Introduction to Differential Gene Expression Analysis

Audience Computational skills required Duration
Biologists Introduction to R 4-session online workshop (~8 hours of trainer-led time)

Description

This repository has teaching materials for a hands-on Introduction to Differential Gene Expression Analysis workshop. The workshop will lead participants through performing a differential gene expression analysis workflow on RNA-seq count data using R/RStudio. Working knowledge of R is required or completion of the Introduction to R workshop.

Note for Trainers: Please note that the schedule linked below assumes that learners will spend between 3-4 hours on reading through, and completing exercises from selected lessons between classes. The online component of the workshop focuses on more exercises and discussion/Q & A.

Note

These materials were developed for a trainer-led workshop, but are also amenable to self-guided learning.

Learning Objectives

  • QC on count data using Principal Component Analysis (PCA) and hierarchical clustering
  • Using DESeq2 to obtain a list of significantly different genes
  • Visualizing expression patterns of differentially expressed genes
  • Performing functional analysis on gene lists with R-based tools

Lessons

Installation Requirements

Applications

Download the most recent versions of R and RStudio for your laptop:

Packages for R

Notes

Note 1: Install the packages in the order listed below.
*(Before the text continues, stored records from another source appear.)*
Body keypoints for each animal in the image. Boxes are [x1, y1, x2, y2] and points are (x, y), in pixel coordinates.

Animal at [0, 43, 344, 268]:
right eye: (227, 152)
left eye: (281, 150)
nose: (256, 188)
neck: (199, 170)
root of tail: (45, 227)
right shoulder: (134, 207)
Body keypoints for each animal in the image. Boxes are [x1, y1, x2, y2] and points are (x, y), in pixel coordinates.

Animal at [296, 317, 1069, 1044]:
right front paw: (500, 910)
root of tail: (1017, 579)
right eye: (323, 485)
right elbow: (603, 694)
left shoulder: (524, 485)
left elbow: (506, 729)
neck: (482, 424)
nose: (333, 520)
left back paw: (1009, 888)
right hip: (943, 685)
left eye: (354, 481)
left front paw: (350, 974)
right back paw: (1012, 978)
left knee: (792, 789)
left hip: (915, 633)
Note 2:  All the package names listed below are case sensitive!

Note 3: If you have a Mac with an M1 chip, download and install this tool before installing your packages: https://mac.r-project.org/tools/gfortran-12.2-universal.pkg

Note 4: At any point (especially if you’ve used R/Bioconductor in the past), in the console R may ask you if you want to update any old packages by asking Update all/some/none? [a/s/n]:. If you see this, type “a” at the prompt and hit Enter to update any old packages. Updating packages can sometimes take quite a bit of time to run, so please account for that before you start with these installations.
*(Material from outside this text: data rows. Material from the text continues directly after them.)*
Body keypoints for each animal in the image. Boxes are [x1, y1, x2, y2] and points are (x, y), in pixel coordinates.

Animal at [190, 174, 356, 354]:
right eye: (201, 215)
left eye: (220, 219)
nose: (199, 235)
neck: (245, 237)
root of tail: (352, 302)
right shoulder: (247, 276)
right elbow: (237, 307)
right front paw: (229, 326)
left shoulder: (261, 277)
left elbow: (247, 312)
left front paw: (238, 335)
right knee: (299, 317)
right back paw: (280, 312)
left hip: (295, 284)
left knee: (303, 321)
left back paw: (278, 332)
Note 5: If you see a message in your console along the lines of “binary version available but the source version is later”, followed by a question, “Do you want to install from sources the package which needs compilation? y/n”, type n for no, and hit enter.
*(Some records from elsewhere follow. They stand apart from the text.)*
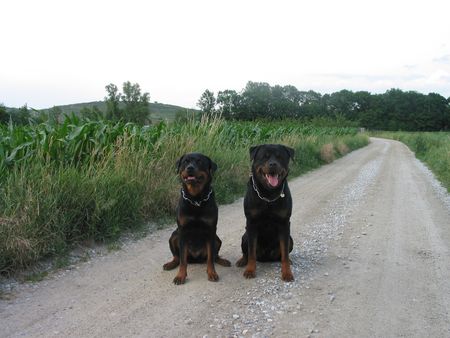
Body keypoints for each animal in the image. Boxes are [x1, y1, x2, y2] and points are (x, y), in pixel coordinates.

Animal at [163, 152, 230, 284]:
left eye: (199, 162)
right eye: (185, 162)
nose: (190, 168)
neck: (196, 199)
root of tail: (195, 259)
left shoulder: (211, 231)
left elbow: (210, 258)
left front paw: (212, 273)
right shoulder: (182, 231)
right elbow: (183, 260)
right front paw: (180, 276)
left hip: (217, 239)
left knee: (214, 256)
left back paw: (223, 261)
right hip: (174, 236)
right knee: (177, 257)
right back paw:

(1) Install the 6 packages listed below from CRAN using the install.packages() function. You DO NOT have to go to the CRAN webpage; you can use the following function to install them one by one.

  1. BiocManager
  2. tidyverse
  3. RColorBrewer
  4. pheatmap
  5. ggrepel
  6. cowplot

Please install them one-by-one as follows:

install.packages("BiocManager")
install.packages("tidyverse")
# & so on ...

(2) Install the 10 packages listed below from Bioconductor using the the BiocManager::install() function.

  1. DESeq2
  2. clusterProfiler
  3. DOSE
  4. org.Hs.eg.db
  5. pathview
  6. DEGreport
  7. tximport
  8. AnnotationHub
  9. ensembldb
  10. apeglm
Note

NOTE: The library used for the annotations associated with genes (here we are using org.Hs.eg.db) will change based on organism (e.g. if studying mouse, would need to install and load org.Mm.eg.db). The list of different organism packages are given here.

Please install them one-by-one as follows:

BiocManager::install("DESeq2")
BiocManager::install("clusterProfiler")
# & so on ...

(3) Finally, please check that all the packages were installed successfully by loading them one at a time using the library() function.

library(DESeq2)
library(tidyverse)
library(RColorBrewer)
library(pheatmap)
library(ggrepel)
library(cowplot)
library(clusterProfiler)
library(DEGreport)
library(org.Hs.eg.db)
library(DOSE)
library(pathview)
library(tximport)
library(AnnotationHub)
library(ensembldb)
library(apeglm)

(4) Once all packages have been loaded, run sessionInfo().

sessionInfo()

Citation

To cite material from this course in your publications, please use:

Citation

Meeta Mistry, Mary Piper, Jihe Liu, & Radhika Khetani. (2021, May 24). hbctraining/DGE_workshop_salmon_online: Differential Gene Expression Workshop Lessons from HCBC (first release). Zenodo. https://doi.org/10.5281/zenodo.4783481. RRID:SCR_025373.

A lot of time and effort went into the preparation of these materials. Citations help us understand the needs of the community, gain recognition for our work, and attract further funding to support our teaching activities. Thank you for citing this material if it helped you in your data analysis.